**** Textauszug ****
Mehr als 20.000 Menschen sind laut EU seit 2015 beim Fluchtversuch über das Mittelmeer gestorben oder werden vermisst. Dennoch begeben sich nach wie vor Flüchtende auf diese gefährliche Route. 2021 kamen insgesamt 117.496 Menschen über den Seeweg nach Europa (2020: 88.149) – die meisten aus Tunesien, Ägypten, Bangladesch, Syrien und Afghanistan. Die am häufigsten genutzte Route führt von Libyen oder Tunesien nach Italien. Dass die EU mit Schiffen Flüchtlingsboote zurück in libysches Gewässer drängt, wo die libysche Küstenwache die Menschen einsammelt und zurück ans Festland bringt, sorgt für Kritik von Menschenrechtsaktivistinnen und -aktivisten. Andererseits wird NGOs, die Flüchtende aus Seenot retten, vorgeworfen, Anreize für Schlepper zu schaffen.
****
▶ _Arbeitsauftrag A_
Beantworte anhand des Textauszugs diese Fragen:
(i) Wie viele Menschen kamen 2021 insgesamt über den Seeweg nach Europa?
(ii) Welche Route wird am häufigsten genutzt?
(iii) Was wird NGOs vorgeworfen, die Flüchtende aus Seenot retten?
▶ _Arbeitsauftrag B_
Nenne alle Länder, aus denen laut Textauszug die meisten der 2021 über den Seeweg nach Europa gekommenen Menschen stammten.
▶ _Arbeitsauftrag C_
Gib den Abschnitt des Textauszugs von "Mehr als 20.000" bis einschließlich "Schlepper zu schaffen." wortgetreu wieder.
Das Material spielt hierfür keine Rolle.
**** Extrahierte Daten ****
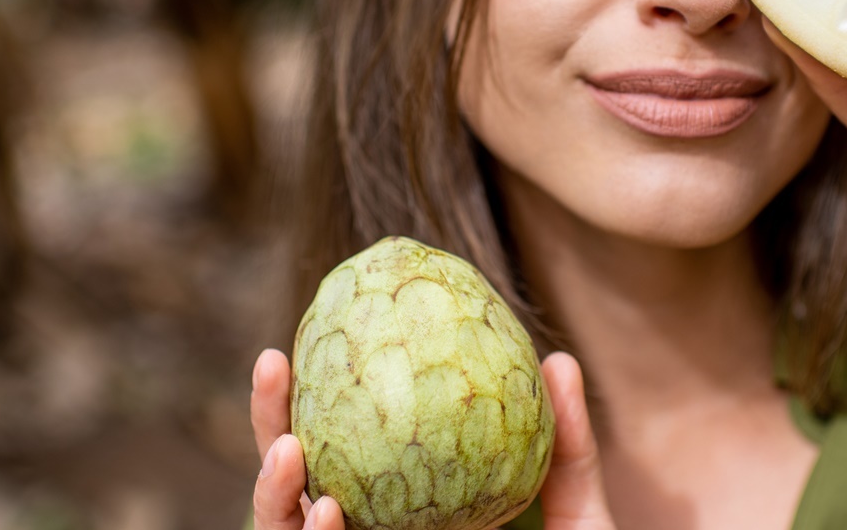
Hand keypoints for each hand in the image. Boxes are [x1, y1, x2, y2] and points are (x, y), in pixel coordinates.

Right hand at [248, 349, 615, 529]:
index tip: (308, 335)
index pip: (343, 448)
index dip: (313, 396)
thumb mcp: (578, 518)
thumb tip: (556, 360)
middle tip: (272, 362)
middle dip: (268, 426)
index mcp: (407, 511)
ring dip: (274, 496)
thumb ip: (568, 449)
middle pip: (298, 486)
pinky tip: (329, 512)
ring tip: (292, 451)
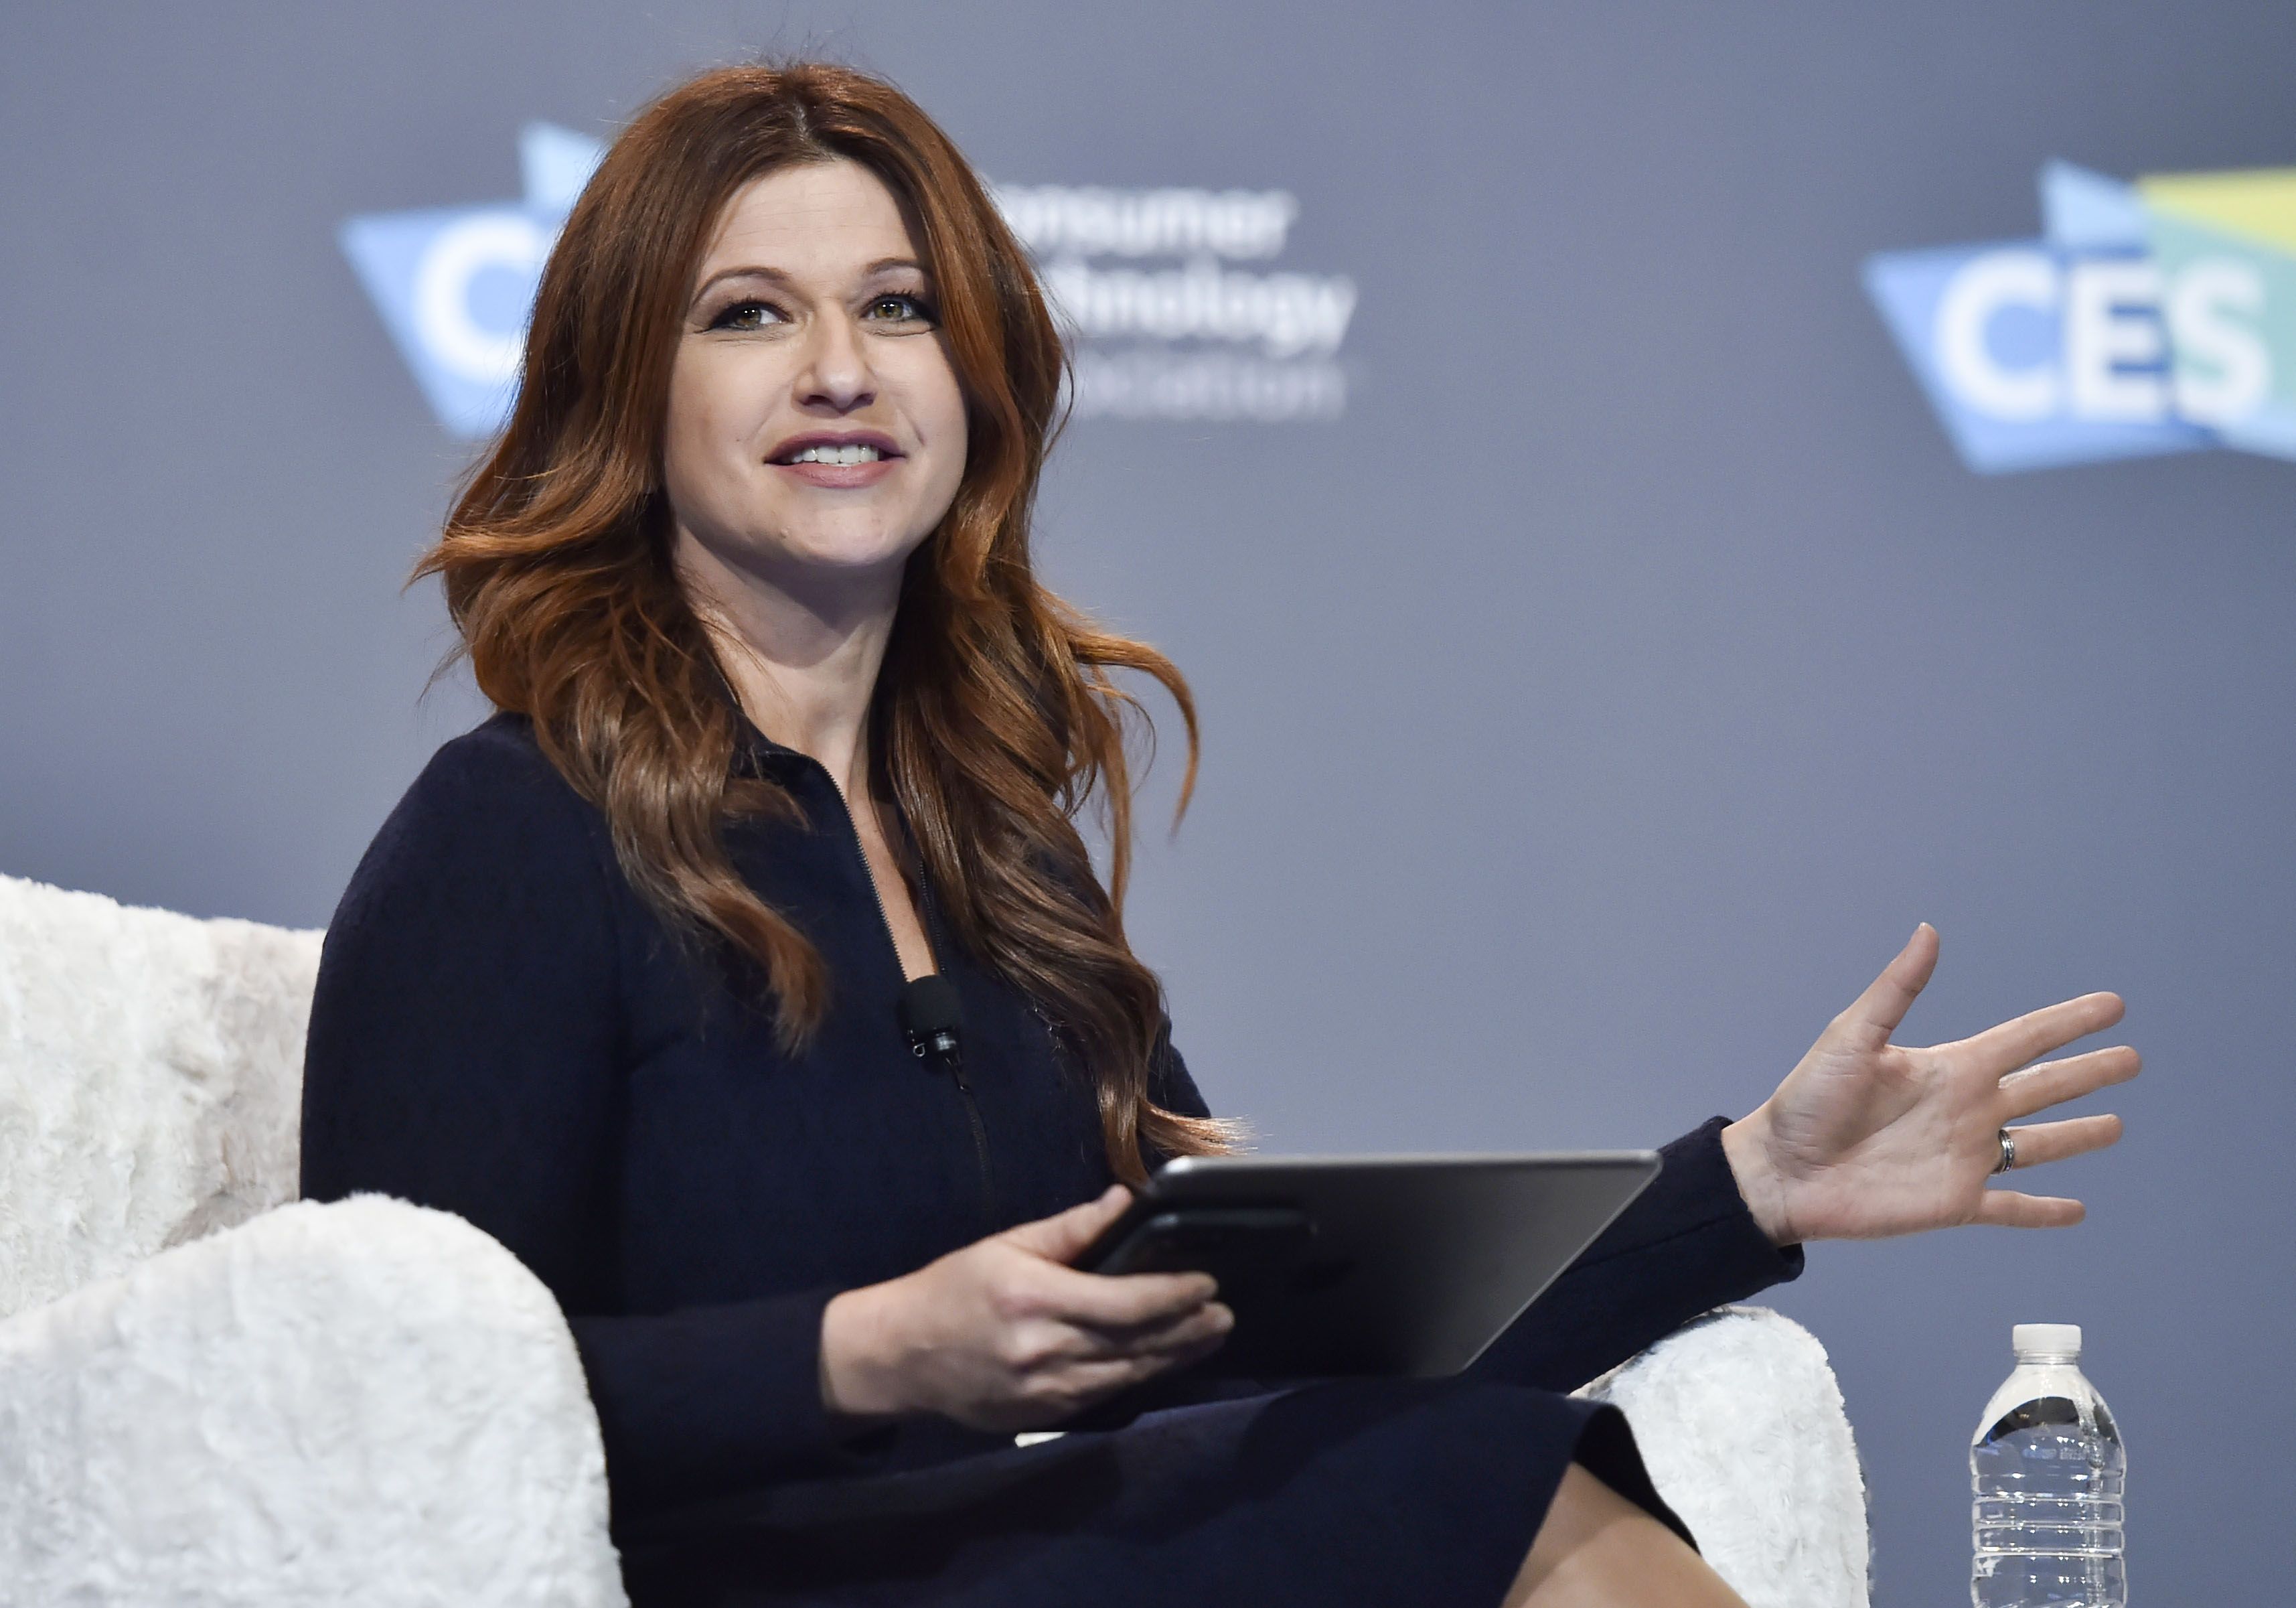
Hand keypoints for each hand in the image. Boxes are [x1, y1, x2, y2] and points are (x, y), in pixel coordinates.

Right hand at [819, 1186, 1233, 1432]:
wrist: (901, 1356)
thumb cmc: (952, 1289)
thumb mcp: (1006, 1244)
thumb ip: (1071, 1229)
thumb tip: (1125, 1202)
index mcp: (1036, 1299)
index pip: (1126, 1303)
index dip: (1174, 1295)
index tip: (1207, 1282)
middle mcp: (1045, 1351)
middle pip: (1137, 1345)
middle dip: (1188, 1330)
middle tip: (1225, 1314)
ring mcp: (1045, 1392)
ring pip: (1128, 1376)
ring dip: (1174, 1357)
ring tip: (1209, 1337)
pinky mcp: (1043, 1417)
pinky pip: (1104, 1397)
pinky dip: (1139, 1377)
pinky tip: (1162, 1362)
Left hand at [1721, 924, 2137, 1245]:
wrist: (1780, 1170)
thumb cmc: (1807, 1102)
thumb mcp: (1853, 1036)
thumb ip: (1897, 989)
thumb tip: (1928, 932)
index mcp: (1948, 1068)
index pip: (2025, 1039)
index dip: (2068, 1022)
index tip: (2112, 1005)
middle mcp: (1966, 1110)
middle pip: (2045, 1086)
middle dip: (2088, 1072)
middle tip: (2132, 1058)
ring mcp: (1965, 1158)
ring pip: (2038, 1145)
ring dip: (2078, 1136)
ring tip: (2116, 1125)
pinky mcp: (1956, 1203)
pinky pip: (2013, 1210)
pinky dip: (2045, 1212)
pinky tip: (2077, 1211)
****
▶ _Ergebnis A_
(i) 117.496 Menschen
(ii) Die Route von Libyen oder Tunesien nach Italien
(iii) Anreize für Schlepper zu schaffen

▶ _Ergebnis B_
Tunesien, Ägypten, Bangladesch, Syrien, Afghanistan

▶ _Ergebnis C_
Mehr als 20.000 Menschen sind laut EU seit 2015 beim Fluchtversuch über das Mittelmeer gestorben oder werden vermisst. Dennoch begeben sich nach wie vor Flüchtende auf diese gefährliche Route. 2021 kamen insgesamt 117.496 Menschen über den Seeweg nach Europa (2020: 88.149) – die meisten aus Tunesien, Ägypten, Bangladesch, Syrien und Afghanistan. Die am häufigsten genutzte Route führt von Libyen oder Tunesien nach Italien. Dass die EU mit Schiffen Flüchtlingsboote zurück in libysches Gewässer drängt, wo die libysche Küstenwache die Menschen einsammelt und zurück ans Festland bringt, sorgt für Kritik von Menschenrechtsaktivistinnen und -aktivisten. Andererseits wird NGOs, die Flüchtende aus Seenot retten, vorgeworfen, Anreize für Schlepper zu schaffen.